Someone who deserves blame too is New York’s Democratic mayor, the night-clubbing, crypto-boosting, ethics-rules-challenging Eric Adams. New York’s second Black mayor likewise took office blaming fellow Democrats for what did feel, for a while, like a scary post-pandemic wave of crime and disorder. He called on Democrats to scrap a bail reform law that made it easier for certain low-income nonviolent defendants to go home without onerous bail requirements; wealthier defendants were able to pay to go free before their trials. He criticized a fellow Black Democrat, Manhattan District Attorney Alvin Bragg, before he’d effectively taken control of his office, creating the storyline that progressive bail reform plus a justice-minded district attorney made New York City a hellscape.

Then he authored an op-ed in USA Today Monday blaming Democrats for “ignoring [working people] who are deeply concerned about the economy, crime and inflation.” You can’t say Adams lacks chutzpah.
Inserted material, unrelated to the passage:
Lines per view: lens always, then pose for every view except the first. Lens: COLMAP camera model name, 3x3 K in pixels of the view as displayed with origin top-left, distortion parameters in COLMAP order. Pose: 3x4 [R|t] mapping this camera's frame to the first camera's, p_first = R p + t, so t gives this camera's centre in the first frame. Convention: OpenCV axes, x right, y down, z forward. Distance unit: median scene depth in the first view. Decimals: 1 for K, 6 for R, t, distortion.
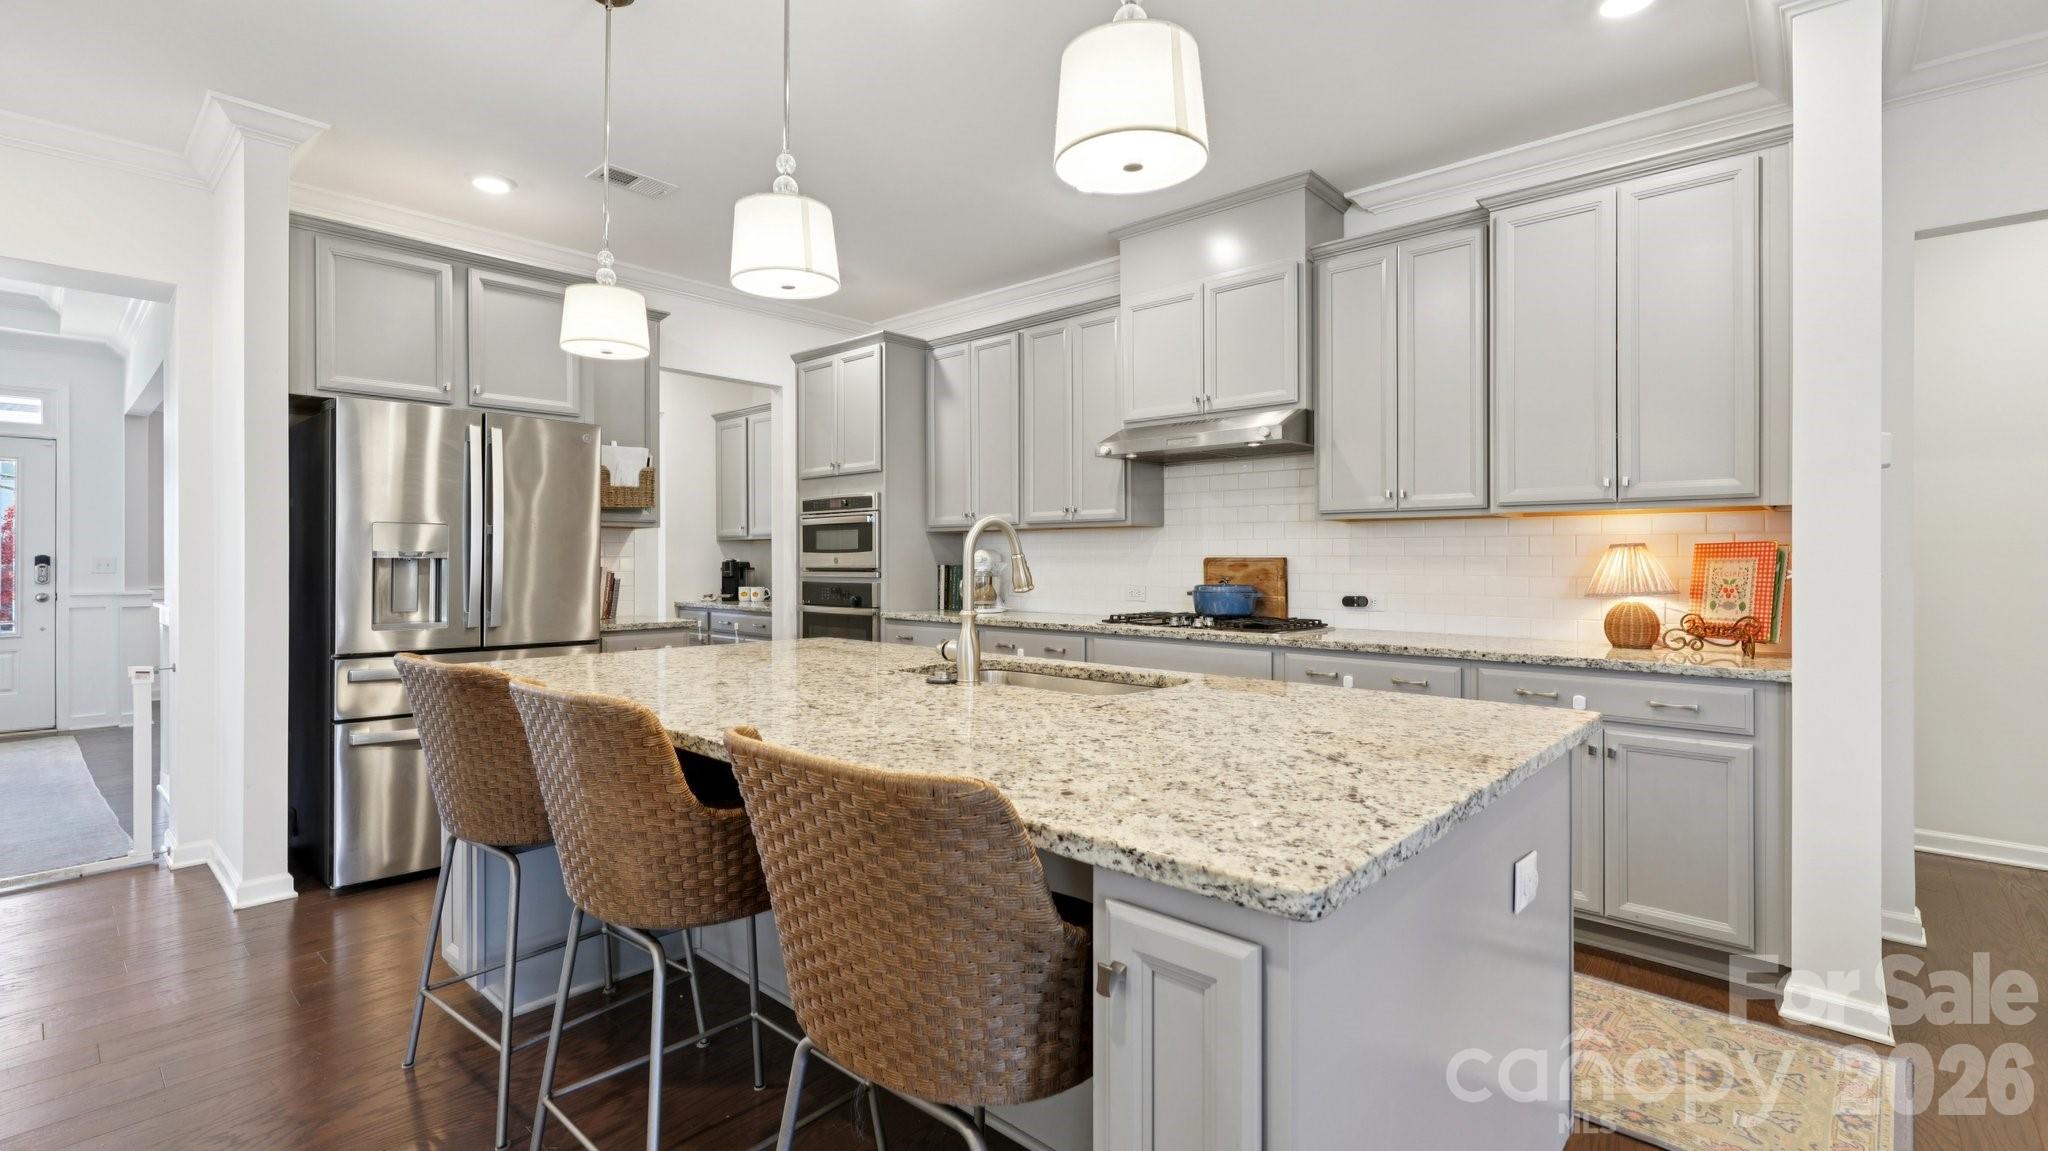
lens RADIAL K [[902.5, 0, 1036.3], [0, 902.5, 585.2], [0, 0, 1]] dist [0.000775, 0.000327]
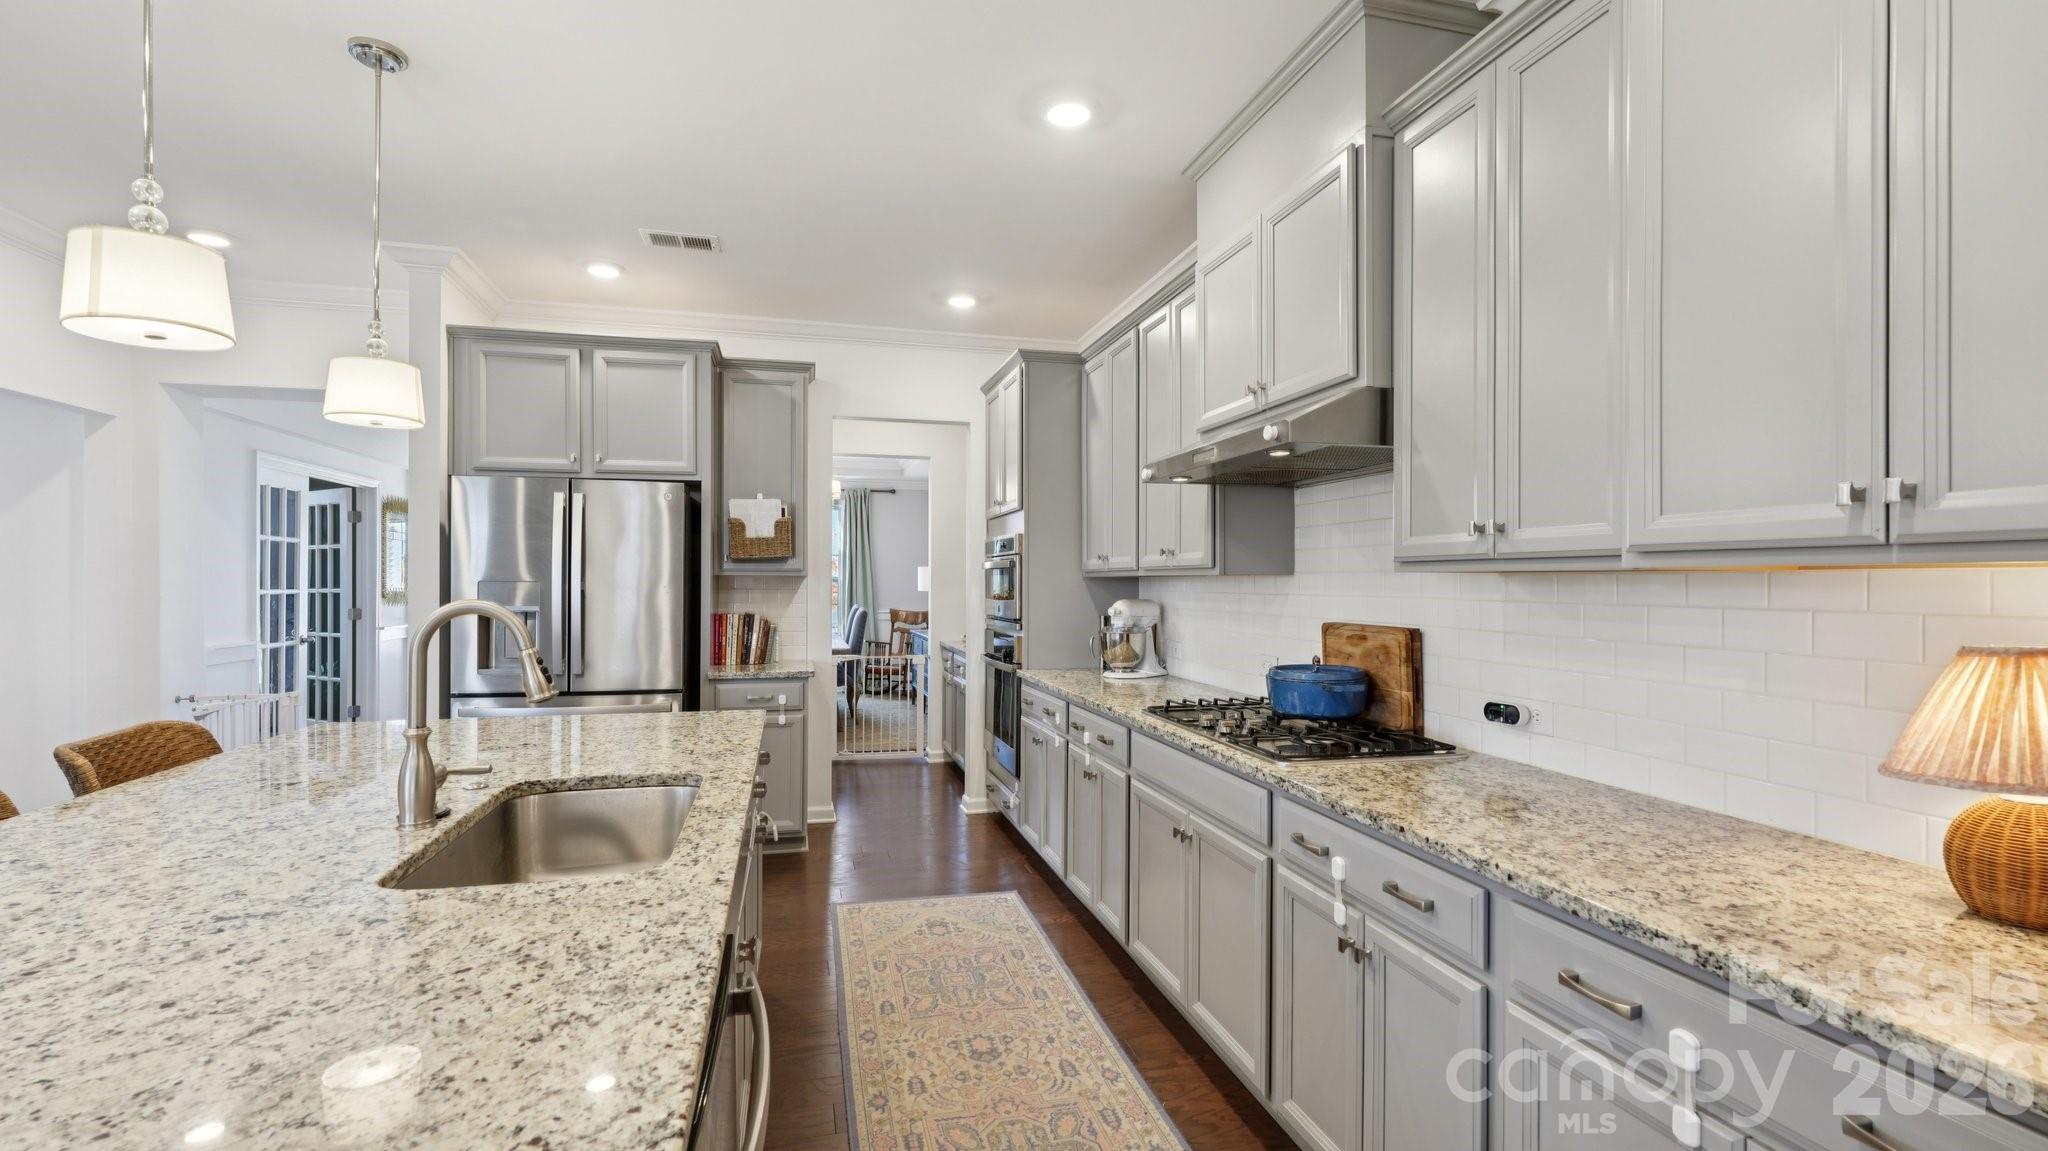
lens RADIAL K [[902.5, 0, 1036.3], [0, 902.5, 585.2], [0, 0, 1]] dist [0.000775, 0.000327]
pose [[0.832088, 0.003949, -0.554630, 0.402031], [-0.017181, 0.999678, -0.018659, -0.044223], [0.554378, 0.025055, 0.831888, 0.345389]]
Speaking of chutzpah, all of those men are blaming New York progressives for the lost House seats, for pulling the party too far to the left. The truth is, the party lost seats in what were the hotbeds of white backlash in the 1960s, Long Island and Rockland County. (I know. I grew up in Nassau County.) They were afraid of dark Gotham—dark in many senses of the word. Social change and a diversifying population left more of them open to Democrats over the years. Now Democratic leaders like Adams and Suozzi have stoked that fear of dark Gotham again. Good work, guys. Your left-bashing won’t work. There’s too much evidence of your incompetence and fealty to the party’s centrist, moneyed donors for serious-minded people to believe your blame game.